◆ WHAT YOU ARE ASKED TO DO ◆
The entries that follow should be repeated exactly, with no pictures kept.

◆ RECORDS TO PROCESS ◆

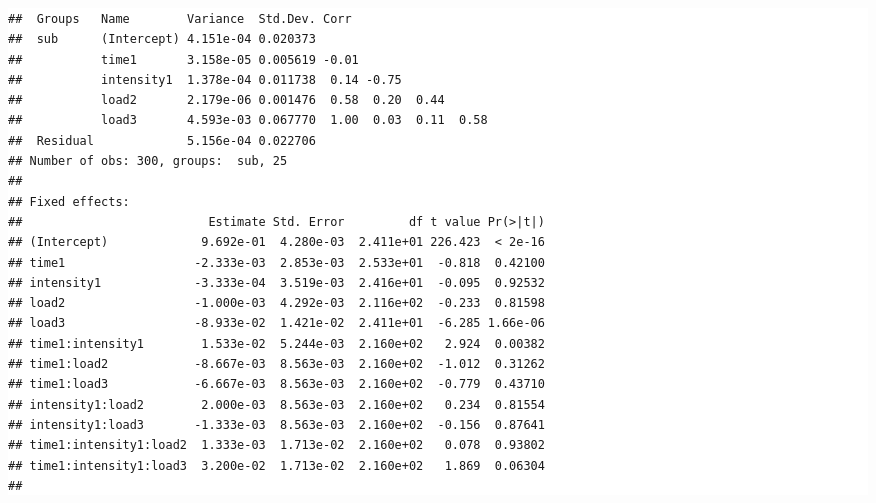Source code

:     ##  Groups   Name        Variance  Std.Dev. Corr                   
    ##  sub      (Intercept) 4.151e-04 0.020373                        
    ##           time1       3.158e-05 0.005619 -0.01                  
    ##           intensity1  1.378e-04 0.011738  0.14 -0.75            
    ##           load2       2.179e-06 0.001476  0.58  0.20  0.44      
    ##           load3       4.593e-03 0.067770  1.00  0.03  0.11  0.58
    ##  Residual             5.156e-04 0.022706                        
    ## Number of obs: 300, groups:  sub, 25
    ## 
    ## Fixed effects:
    ##                          Estimate Std. Error         df t value Pr(>|t|)
    ## (Intercept)             9.692e-01  4.280e-03  2.411e+01 226.423  < 2e-16
    ## time1                  -2.333e-03  2.853e-03  2.533e+01  -0.818  0.42100
    ## intensity1             -3.333e-04  3.519e-03  2.416e+01  -0.095  0.92532
    ## load2                  -1.000e-03  4.292e-03  2.116e+02  -0.233  0.81598
    ## load3                  -8.933e-02  1.421e-02  2.411e+01  -6.285 1.66e-06
    ## time1:intensity1        1.533e-02  5.244e-03  2.160e+02   2.924  0.00382
    ## time1:load2            -8.667e-03  8.563e-03  2.160e+02  -1.012  0.31262
    ## time1:load3            -6.667e-03  8.563e-03  2.160e+02  -0.779  0.43710
    ## intensity1:load2        2.000e-03  8.563e-03  2.160e+02   0.234  0.81554
    ## intensity1:load3       -1.333e-03  8.563e-03  2.160e+02  -0.156  0.87641
    ## time1:intensity1:load2  1.333e-03  1.713e-02  2.160e+02   0.078  0.93802
    ## time1:intensity1:load3  3.200e-02  1.713e-02  2.160e+02   1.869  0.06304
    ##                           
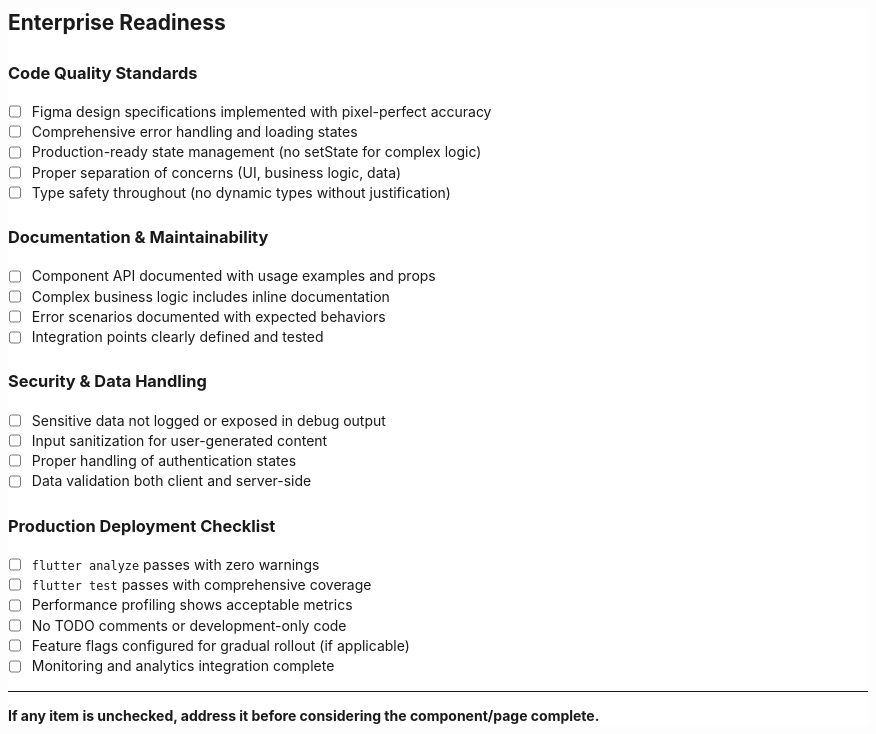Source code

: ## Enterprise Readiness

### Code Quality Standards
- [ ] Figma design specifications implemented with pixel-perfect accuracy
- [ ] Comprehensive error handling and loading states
- [ ] Production-ready state management (no setState for complex logic)
- [ ] Proper separation of concerns (UI, business logic, data)
- [ ] Type safety throughout (no dynamic types without justification)

### Documentation & Maintainability
- [ ] Component API documented with usage examples and props
- [ ] Complex business logic includes inline documentation
- [ ] Error scenarios documented with expected behaviors
- [ ] Integration points clearly defined and tested

### Security & Data Handling
- [ ] Sensitive data not logged or exposed in debug output
- [ ] Input sanitization for user-generated content
- [ ] Proper handling of authentication states
- [ ] Data validation both client and server-side

### Production Deployment Checklist
- [ ] `flutter analyze` passes with zero warnings
- [ ] `flutter test` passes with comprehensive coverage
- [ ] Performance profiling shows acceptable metrics
- [ ] No TODO comments or development-only code
- [ ] Feature flags configured for gradual rollout (if applicable)
- [ ] Monitoring and analytics integration complete

---

**If any item is unchecked, address it before considering the component/page complete.**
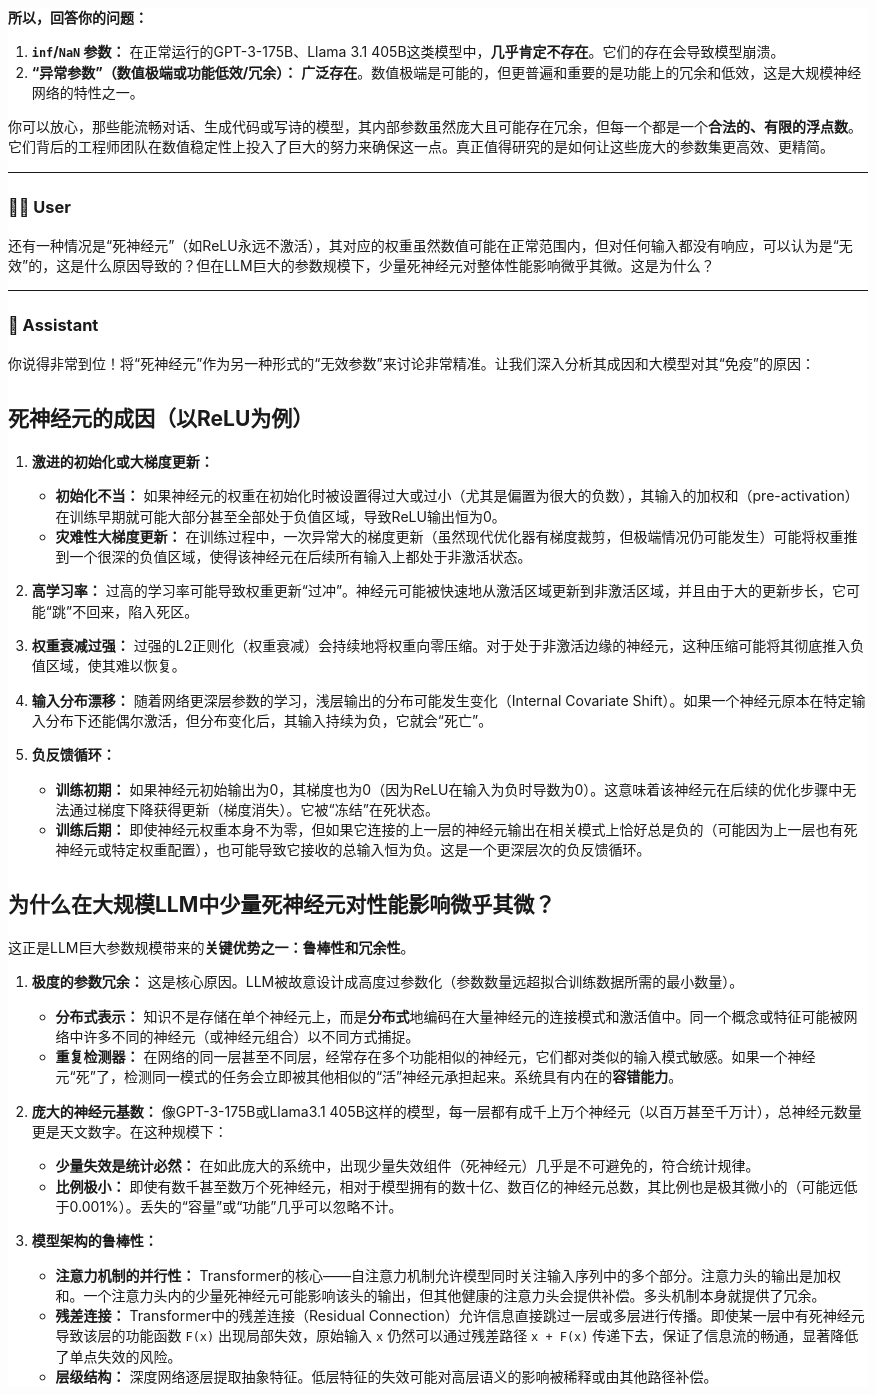 **所以，回答你的问题：**

1.  **`inf`/`NaN` 参数：** 在正常运行的GPT-3-175B、Llama 3.1 405B这类模型中，**几乎肯定不存在**。它们的存在会导致模型崩溃。
2.  **“异常参数”（数值极端或功能低效/冗余）：** **广泛存在**。数值极端是可能的，但更普遍和重要的是功能上的冗余和低效，这是大规模神经网络的特性之一。

你可以放心，那些能流畅对话、生成代码或写诗的模型，其内部参数虽然庞大且可能存在冗余，但每一个都是一个**合法的、有限的浮点数**。它们背后的工程师团队在数值稳定性上投入了巨大的努力来确保这一点。真正值得研究的是如何让这些庞大的参数集更高效、更精简。

---

### 🧑‍💻 User

还有一种情况是“死神经元”（如ReLU永远不激活），其对应的权重虽然数值可能在正常范围内，但对任何输入都没有响应，可以认为是“无效”的，这是什么原因导致的？但在LLM巨大的参数规模下，少量死神经元对整体性能影响微乎其微。这是为什么？

---

### 🤖 Assistant

你说得非常到位！将“死神经元”作为另一种形式的“无效参数”来讨论非常精准。让我们深入分析其成因和大模型对其“免疫”的原因：

## 死神经元的成因（以ReLU为例）

1.  **激进的初始化或大梯度更新：**
    *   **初始化不当：** 如果神经元的权重在初始化时被设置得过大或过小（尤其是偏置为很大的负数），其输入的加权和（pre-activation）在训练早期就可能大部分甚至全部处于负值区域，导致ReLU输出恒为0。
    *   **灾难性大梯度更新：** 在训练过程中，一次异常大的梯度更新（虽然现代优化器有梯度裁剪，但极端情况仍可能发生）可能将权重推到一个很深的负值区域，使得该神经元在后续所有输入上都处于非激活状态。

2.  **高学习率：** 过高的学习率可能导致权重更新“过冲”。神经元可能被快速地从激活区域更新到非激活区域，并且由于大的更新步长，它可能“跳”不回来，陷入死区。

3.  **权重衰减过强：** 过强的L2正则化（权重衰减）会持续地将权重向零压缩。对于处于非激活边缘的神经元，这种压缩可能将其彻底推入负值区域，使其难以恢复。

4.  **输入分布漂移：** 随着网络更深层参数的学习，浅层输出的分布可能发生变化（Internal Covariate Shift）。如果一个神经元原本在特定输入分布下还能偶尔激活，但分布变化后，其输入持续为负，它就会“死亡”。

5.  **负反馈循环：**
    *   **训练初期：** 如果神经元初始输出为0，其梯度也为0（因为ReLU在输入为负时导数为0）。这意味着该神经元在后续的优化步骤中无法通过梯度下降获得更新（梯度消失）。它被“冻结”在死状态。
    *   **训练后期：** 即使神经元权重本身不为零，但如果它连接的上一层的神经元输出在相关模式上恰好总是负的（可能因为上一层也有死神经元或特定权重配置），也可能导致它接收的总输入恒为负。这是一个更深层次的负反馈循环。

## 为什么在大规模LLM中少量死神经元对性能影响微乎其微？

这正是LLM巨大参数规模带来的**关键优势之一：鲁棒性和冗余性**。

1.  **极度的参数冗余：** 这是核心原因。LLM被故意设计成高度过参数化（参数数量远超拟合训练数据所需的最小数量）。
    *   **分布式表示：** 知识不是存储在单个神经元上，而是**分布式**地编码在大量神经元的连接模式和激活值中。同一个概念或特征可能被网络中许多不同的神经元（或神经元组合）以不同方式捕捉。
    *   **重复检测器：** 在网络的同一层甚至不同层，经常存在多个功能相似的神经元，它们都对类似的输入模式敏感。如果一个神经元“死”了，检测同一模式的任务会立即被其他相似的“活”神经元承担起来。系统具有内在的**容错能力**。

2.  **庞大的神经元基数：** 像GPT-3-175B或Llama3.1 405B这样的模型，每一层都有成千上万个神经元（以百万甚至千万计），总神经元数量更是天文数字。在这种规模下：
    *   **少量失效是统计必然：** 在如此庞大的系统中，出现少量失效组件（死神经元）几乎是不可避免的，符合统计规律。
    *   **比例极小：** 即使有数千甚至数万个死神经元，相对于模型拥有的数十亿、数百亿的神经元总数，其比例也是极其微小的（可能远低于0.001%）。丢失的“容量”或“功能”几乎可以忽略不计。

3.  **模型架构的鲁棒性：**
    *   **注意力机制的并行性：** Transformer的核心——自注意力机制允许模型同时关注输入序列中的多个部分。注意力头的输出是加权和。一个注意力头内的少量死神经元可能影响该头的输出，但其他健康的注意力头会提供补偿。多头机制本身就提供了冗余。
    *   **残差连接：** Transformer中的残差连接（Residual Connection）允许信息直接跳过一层或多层进行传播。即使某一层中有死神经元导致该层的功能函数 `F(x)` 出现局部失效，原始输入 `x` 仍然可以通过残差路径 `x + F(x)` 传递下去，保证了信息流的畅通，显著降低了单点失效的风险。
    *   **层级结构：** 深度网络逐层提取抽象特征。低层特征的失效可能对高层语义的影响被稀释或由其他路径补偿。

◆ TASK RESPONSE ◆
Source code

:     ##  Groups   Name        Variance  Std.Dev. Corr                   
    ##  sub      (Intercept) 4.151e-04 0.020373                        
    ##           time1       3.158e-05 0.005619 -0.01                  
    ##           intensity1  1.378e-04 0.011738  0.14 -0.75            
    ##           load2       2.179e-06 0.001476  0.58  0.20  0.44      
    ##           load3       4.593e-03 0.067770  1.00  0.03  0.11  0.58
    ##  Residual             5.156e-04 0.022706                        
    ## Number of obs: 300, groups:  sub, 25
    ## 
    ## Fixed effects:
    ##                          Estimate Std. Error         df t value Pr(>|t|)
    ## (Intercept)             9.692e-01  4.280e-03  2.411e+01 226.423  < 2e-16
    ## time1                  -2.333e-03  2.853e-03  2.533e+01  -0.818  0.42100
    ## intensity1             -3.333e-04  3.519e-03  2.416e+01  -0.095  0.92532
    ## load2                  -1.000e-03  4.292e-03  2.116e+02  -0.233  0.81598
    ## load3                  -8.933e-02  1.421e-02  2.411e+01  -6.285 1.66e-06
    ## time1:intensity1        1.533e-02  5.244e-03  2.160e+02   2.924  0.00382
    ## time1:load2            -8.667e-03  8.563e-03  2.160e+02  -1.012  0.31262
    ## time1:load3            -6.667e-03  8.563e-03  2.160e+02  -0.779  0.43710
    ## intensity1:load2        2.000e-03  8.563e-03  2.160e+02   0.234  0.81554
    ## intensity1:load3       -1.333e-03  8.563e-03  2.160e+02  -0.156  0.87641
    ## time1:intensity1:load2  1.333e-03  1.713e-02  2.160e+02   0.078  0.93802
    ## time1:intensity1:load3  3.200e-02  1.713e-02  2.160e+02   1.869  0.06304
    ##                           
Source code

: ## Enterprise Readiness

### Code Quality Standards
- [ ] Figma design specifications implemented with pixel-perfect accuracy
- [ ] Comprehensive error handling and loading states
- [ ] Production-ready state management (no setState for complex logic)
- [ ] Proper separation of concerns (UI, business logic, data)
- [ ] Type safety throughout (no dynamic types without justification)

### Documentation & Maintainability
- [ ] Component API documented with usage examples and props
- [ ] Complex business logic includes inline documentation
- [ ] Error scenarios documented with expected behaviors
- [ ] Integration points clearly defined and tested

### Security & Data Handling
- [ ] Sensitive data not logged or exposed in debug output
- [ ] Input sanitization for user-generated content
- [ ] Proper handling of authentication states
- [ ] Data validation both client and server-side

### Production Deployment Checklist
- [ ] `flutter analyze` passes with zero warnings
- [ ] `flutter test` passes with comprehensive coverage
- [ ] Performance profiling shows acceptable metrics
- [ ] No TODO comments or development-only code
- [ ] Feature flags configured for gradual rollout (if applicable)
- [ ] Monitoring and analytics integration complete

---

**If any item is unchecked, address it before considering the component/page complete.**
 **所以，回答你的问题：**

1.  **`inf`/`NaN` 参数：** 在正常运行的GPT-3-175B、Llama 3.1 405B这类模型中，**几乎肯定不存在**。它们的存在会导致模型崩溃。
2.  **“异常参数”（数值极端或功能低效/冗余）：** **广泛存在**。数值极端是可能的，但更普遍和重要的是功能上的冗余和低效，这是大规模神经网络的特性之一。

你可以放心，那些能流畅对话、生成代码或写诗的模型，其内部参数虽然庞大且可能存在冗余，但每一个都是一个**合法的、有限的浮点数**。它们背后的工程师团队在数值稳定性上投入了巨大的努力来确保这一点。真正值得研究的是如何让这些庞大的参数集更高效、更精简。

---

### 🧑‍💻 User

还有一种情况是“死神经元”（如ReLU永远不激活），其对应的权重虽然数值可能在正常范围内，但对任何输入都没有响应，可以认为是“无效”的，这是什么原因导致的？但在LLM巨大的参数规模下，少量死神经元对整体性能影响微乎其微。这是为什么？

---

### 🤖 Assistant

你说得非常到位！将“死神经元”作为另一种形式的“无效参数”来讨论非常精准。让我们深入分析其成因和大模型对其“免疫”的原因：

## 死神经元的成因（以ReLU为例）

1.  **激进的初始化或大梯度更新：**
    *   **初始化不当：** 如果神经元的权重在初始化时被设置得过大或过小（尤其是偏置为很大的负数），其输入的加权和（pre-activation）在训练早期就可能大部分甚至全部处于负值区域，导致ReLU输出恒为0。
    *   **灾难性大梯度更新：** 在训练过程中，一次异常大的梯度更新（虽然现代优化器有梯度裁剪，但极端情况仍可能发生）可能将权重推到一个很深的负值区域，使得该神经元在后续所有输入上都处于非激活状态。

2.  **高学习率：** 过高的学习率可能导致权重更新“过冲”。神经元可能被快速地从激活区域更新到非激活区域，并且由于大的更新步长，它可能“跳”不回来，陷入死区。

3.  **权重衰减过强：** 过强的L2正则化（权重衰减）会持续地将权重向零压缩。对于处于非激活边缘的神经元，这种压缩可能将其彻底推入负值区域，使其难以恢复。

4.  **输入分布漂移：** 随着网络更深层参数的学习，浅层输出的分布可能发生变化（Internal Covariate Shift）。如果一个神经元原本在特定输入分布下还能偶尔激活，但分布变化后，其输入持续为负，它就会“死亡”。

5.  **负反馈循环：**
    *   **训练初期：** 如果神经元初始输出为0，其梯度也为0（因为ReLU在输入为负时导数为0）。这意味着该神经元在后续的优化步骤中无法通过梯度下降获得更新（梯度消失）。它被“冻结”在死状态。
    *   **训练后期：** 即使神经元权重本身不为零，但如果它连接的上一层的神经元输出在相关模式上恰好总是负的（可能因为上一层也有死神经元或特定权重配置），也可能导致它接收的总输入恒为负。这是一个更深层次的负反馈循环。

## 为什么在大规模LLM中少量死神经元对性能影响微乎其微？

这正是LLM巨大参数规模带来的**关键优势之一：鲁棒性和冗余性**。

1.  **极度的参数冗余：** 这是核心原因。LLM被故意设计成高度过参数化（参数数量远超拟合训练数据所需的最小数量）。
    *   **分布式表示：** 知识不是存储在单个神经元上，而是**分布式**地编码在大量神经元的连接模式和激活值中。同一个概念或特征可能被网络中许多不同的神经元（或神经元组合）以不同方式捕捉。
    *   **重复检测器：** 在网络的同一层甚至不同层，经常存在多个功能相似的神经元，它们都对类似的输入模式敏感。如果一个神经元“死”了，检测同一模式的任务会立即被其他相似的“活”神经元承担起来。系统具有内在的**容错能力**。

2.  **庞大的神经元基数：** 像GPT-3-175B或Llama3.1 405B这样的模型，每一层都有成千上万个神经元（以百万甚至千万计），总神经元数量更是天文数字。在这种规模下：
    *   **少量失效是统计必然：** 在如此庞大的系统中，出现少量失效组件（死神经元）几乎是不可避免的，符合统计规律。
    *   **比例极小：** 即使有数千甚至数万个死神经元，相对于模型拥有的数十亿、数百亿的神经元总数，其比例也是极其微小的（可能远低于0.001%）。丢失的“容量”或“功能”几乎可以忽略不计。

3.  **模型架构的鲁棒性：**
    *   **注意力机制的并行性：** Transformer的核心——自注意力机制允许模型同时关注输入序列中的多个部分。注意力头的输出是加权和。一个注意力头内的少量死神经元可能影响该头的输出，但其他健康的注意力头会提供补偿。多头机制本身就提供了冗余。
    *   **残差连接：** Transformer中的残差连接（Residual Connection）允许信息直接跳过一层或多层进行传播。即使某一层中有死神经元导致该层的功能函数 `F(x)` 出现局部失效，原始输入 `x` 仍然可以通过残差路径 `x + F(x)` 传递下去，保证了信息流的畅通，显著降低了单点失效的风险。
    *   **层级结构：** 深度网络逐层提取抽象特征。低层特征的失效可能对高层语义的影响被稀释或由其他路径补偿。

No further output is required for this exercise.